(Stored data entries)
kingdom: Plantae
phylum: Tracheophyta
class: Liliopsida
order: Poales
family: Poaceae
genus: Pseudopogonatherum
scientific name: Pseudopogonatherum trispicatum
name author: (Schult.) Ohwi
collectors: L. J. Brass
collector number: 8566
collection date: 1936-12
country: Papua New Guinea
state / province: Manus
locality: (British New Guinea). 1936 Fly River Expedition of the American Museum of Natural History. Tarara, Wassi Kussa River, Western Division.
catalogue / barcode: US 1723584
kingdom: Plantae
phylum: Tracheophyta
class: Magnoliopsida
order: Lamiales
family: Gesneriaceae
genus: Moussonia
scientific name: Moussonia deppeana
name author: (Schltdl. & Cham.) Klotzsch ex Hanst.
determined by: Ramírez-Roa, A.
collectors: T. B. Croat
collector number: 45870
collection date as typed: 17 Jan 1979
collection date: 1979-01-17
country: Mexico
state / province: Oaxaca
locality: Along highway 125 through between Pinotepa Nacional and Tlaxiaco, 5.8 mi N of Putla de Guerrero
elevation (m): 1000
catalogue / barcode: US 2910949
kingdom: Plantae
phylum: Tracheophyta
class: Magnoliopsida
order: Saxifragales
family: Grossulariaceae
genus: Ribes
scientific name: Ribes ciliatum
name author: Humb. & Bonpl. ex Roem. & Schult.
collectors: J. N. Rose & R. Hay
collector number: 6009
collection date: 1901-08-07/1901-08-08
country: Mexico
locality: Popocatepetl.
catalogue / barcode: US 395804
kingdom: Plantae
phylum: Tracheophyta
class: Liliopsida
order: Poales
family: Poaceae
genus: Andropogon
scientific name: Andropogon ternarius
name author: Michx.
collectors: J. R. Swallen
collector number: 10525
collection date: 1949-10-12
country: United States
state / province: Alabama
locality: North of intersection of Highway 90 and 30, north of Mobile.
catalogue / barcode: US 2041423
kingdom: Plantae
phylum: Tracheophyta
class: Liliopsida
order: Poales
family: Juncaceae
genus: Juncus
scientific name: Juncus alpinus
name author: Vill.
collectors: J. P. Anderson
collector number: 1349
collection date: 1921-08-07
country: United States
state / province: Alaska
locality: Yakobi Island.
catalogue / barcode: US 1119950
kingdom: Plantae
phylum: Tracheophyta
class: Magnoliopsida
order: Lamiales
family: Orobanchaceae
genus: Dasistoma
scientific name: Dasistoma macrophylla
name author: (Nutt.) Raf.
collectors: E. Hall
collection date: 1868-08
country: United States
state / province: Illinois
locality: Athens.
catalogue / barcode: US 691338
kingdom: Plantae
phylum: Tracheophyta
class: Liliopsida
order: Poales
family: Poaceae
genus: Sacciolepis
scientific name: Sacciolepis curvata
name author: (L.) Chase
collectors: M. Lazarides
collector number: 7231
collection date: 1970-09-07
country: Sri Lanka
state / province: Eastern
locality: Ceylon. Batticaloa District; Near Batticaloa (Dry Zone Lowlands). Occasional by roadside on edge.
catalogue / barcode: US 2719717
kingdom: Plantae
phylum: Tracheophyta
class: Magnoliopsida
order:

(WHAT YOU NEED TO DO)
How many lines in the entries above contain the string "date"? Reply with the number alone.

(THE SOLUTION)
8